** start of Extract **

You no doubt have a friend who is into ethics. Ethical dilemmas fascinate him, especially ones involving dynamite, drowning, and babies. Your friend relishes the arguments that ensue over dinners and car rides. Unlike your ethicist friend’s opinions about the trolley problem, however, which flit around so openly in just a single late night conversation, his sexual views are held closer to his heart. A remote hypothetical gives us freedom to voice our strangest theories and listen to other people rationalize endlessly about killing and letting die. Yet people hesitate to discuss things as personal as sex.
This is understandable, because conversations about sexual ethics can get awkward fast, and those who are most passionate about the topic are often the most tactless. Even with the best intentions, it is all too easy to blur the line between making value judgments on an action and making judgments on a person. Saying “I can’t believe you would push someone in front of the trolley! How horrible!” seems like much less of a personal attack than saying “I can’t believe you would engage in premarital sex! How horrible!” (Even though only one of these is an accusation of murder!) Discussing sexual ethics has a high likelihood of hitting a nerve or creating feelings of stigma and judgment. Yet in its ideal form, sexual ethics implies a systematized framework: civility, respect, and the clash of ideas rather than people. It demands that people back up their claims with evidence and reasoning, and does not accommodate biases and unwarranted assumptions.
One must be sensitive to the personal nature of these discussions, but this must be balanced against the trend to overly personalize and privatize any discussion involving sexuality. Sexual ethics is singled out for relegation to the sacrosanct sphere of the private conscience, at the expense of healthy debate and dialogue. This operates with regard both to the reception of values and to the transmission of values.
In order to become good at chemistry, one had better study the work of previous scientists, spend years in graduate school, and experience (ad nauseam) the process of formulating hypotheses and having them proven or disproved. In order to become good at a sport, one must train for years and learn about strategy and technique and be receptive to criticism. Every discipline has its own particular track towards proficiency, and while having advanced degrees is hardly necessary for having a well-developed opinion on ethical issues, basic premises are important: the exchange of opinions, openness to criticism and being disproved, and an unwillingness to fit the data to the desired conclusions.

** end of Extract **
** start of Recorded data **

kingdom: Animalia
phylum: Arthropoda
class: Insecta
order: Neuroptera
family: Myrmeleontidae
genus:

** end of Recorded data **

- [Problem requirements] In the essay on discussing sexual ethics, which three things does the ethicist friend especially like ethical dilemmas to involve?

- [Expected answer] Dynamite, drowning, and babies.